Он поднялся, сел на кровати. Дрожали от слабости руки, ноги были ватными. Иван медленно одевался. Марыля как знала, что он подымется: на спинке кровати висели штаны и рубашка. Кирзовые сапоги стояли у порога. Из голенищ торчали белые портянки.
«Ничего себе баба, не лентяйка, старается, не то что Зося…»
Еще чувствуя слабость во всем теле, он побрел к двери.
Иван стоял на крыльце и жмурился от яркого солнца. Небо было глубоким и чистым. Тепло стояло, хоть сбрасывай рубашку. Снегу не было.
«Сеять пора… А в больнице за болезнью и не видел, ничего не видел из-за болезни…»
Марыля была во дворе, сгребала в кучу щепу, мусор. Оттаявшие и согретые солнцем щепки дымились паром.

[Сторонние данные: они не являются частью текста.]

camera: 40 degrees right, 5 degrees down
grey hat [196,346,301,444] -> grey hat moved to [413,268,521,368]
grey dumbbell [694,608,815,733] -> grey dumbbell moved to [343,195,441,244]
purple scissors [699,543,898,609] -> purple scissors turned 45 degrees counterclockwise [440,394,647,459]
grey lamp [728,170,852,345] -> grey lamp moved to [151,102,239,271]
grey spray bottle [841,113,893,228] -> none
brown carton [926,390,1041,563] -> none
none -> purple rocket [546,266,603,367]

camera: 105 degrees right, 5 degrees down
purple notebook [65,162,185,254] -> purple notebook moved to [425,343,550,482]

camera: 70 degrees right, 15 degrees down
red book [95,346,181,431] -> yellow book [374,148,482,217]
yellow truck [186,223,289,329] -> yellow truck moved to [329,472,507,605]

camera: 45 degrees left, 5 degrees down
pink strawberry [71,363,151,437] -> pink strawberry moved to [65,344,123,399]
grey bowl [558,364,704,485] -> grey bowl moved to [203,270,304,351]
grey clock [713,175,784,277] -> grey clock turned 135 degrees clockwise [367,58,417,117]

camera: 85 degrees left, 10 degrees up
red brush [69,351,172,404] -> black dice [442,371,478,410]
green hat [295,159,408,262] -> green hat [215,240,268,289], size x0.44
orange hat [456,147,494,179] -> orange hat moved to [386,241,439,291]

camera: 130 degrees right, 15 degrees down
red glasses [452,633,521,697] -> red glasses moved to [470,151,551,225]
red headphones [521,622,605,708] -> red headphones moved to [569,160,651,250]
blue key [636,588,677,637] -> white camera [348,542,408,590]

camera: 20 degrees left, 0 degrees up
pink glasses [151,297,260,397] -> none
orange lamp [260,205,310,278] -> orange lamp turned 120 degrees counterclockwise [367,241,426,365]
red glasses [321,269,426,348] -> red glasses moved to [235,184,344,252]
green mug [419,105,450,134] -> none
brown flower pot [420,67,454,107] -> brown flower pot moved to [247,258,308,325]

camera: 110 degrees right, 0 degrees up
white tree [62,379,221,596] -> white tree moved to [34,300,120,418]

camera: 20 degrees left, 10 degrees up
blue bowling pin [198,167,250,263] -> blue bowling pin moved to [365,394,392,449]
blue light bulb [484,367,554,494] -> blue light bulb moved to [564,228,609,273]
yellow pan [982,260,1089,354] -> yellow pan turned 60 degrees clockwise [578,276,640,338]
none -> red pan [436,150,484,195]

— Ой, Иван, ты чего поднялся? — она поставила у сарая грабли и с улыбкой на гладком разрумянившемся лице пошла к Ивану. — Только из больницы выписали, а ты уже на ноги…
Иван опустил взгляд, посмотрел на полные тугие Марылины ноги, на черные простроченные ватные бурки, сказал:
— Весна вот идет, работы полно, нечего разлеживаться. И так всю зиму пролежал. Топор ты куда положила?
— Сейчас принесу, под навесом лежит, — Марыля, не дойдя до Ивана, остановилась, повернулась и пошла под навес.
«Молодая она у меня, красивая… Не зря дети не хотели, чтобы ее брал, говорили, не ровесницу себе беру, а дочку. Какое кому дело: как хочу, так и живу…»
— Вот тебе и топор. Острый… — принесла Марыля топор. — А ты что делать собираешься?
— Хватит работы — лишь бы сила была. — Иван поднес топор к самым глазам.
— Ну и как, гвозди хорошо рубятся? — не утерпел, когда увидел зазубрины, а про себя подумал:
«Одно слово — баба… Баба, она и есть баба, что еще говорить…»
— А я и не видела. — Марыля не рассердилась, а засмеялась.
Иван молча повернулся и, ссутулившись, потащился в сад.
«…Ишь ты, мусор сгребает, а картошка, наверно, не перебрана», — но Марыле он почему-то ничего не говорил. Если бы это была Зося… На Марылю он не злился, порою как бы стеснялся того, что они разнятся на тридцать лет. Словно он украл Марылю у кого-то, более молодого, которая ему и должна была принадлежать. Иван часто прощал Марыле то чего никогда не прощал Зосе. Бывало, вместо двух-трех Зосиных пригоршней муки высыплет в ведро свиньям одну, тщательно размешает и скажет побелевшей Зосе «Вот сколько нужно сыпать. А если не знаешь, то вот тебе кружка. Одну кружку с краями, и не больше. Это норма и будет. И чтобы я больше этого не видел. Поняла?» А Марыле вот ни разу не выговаривал…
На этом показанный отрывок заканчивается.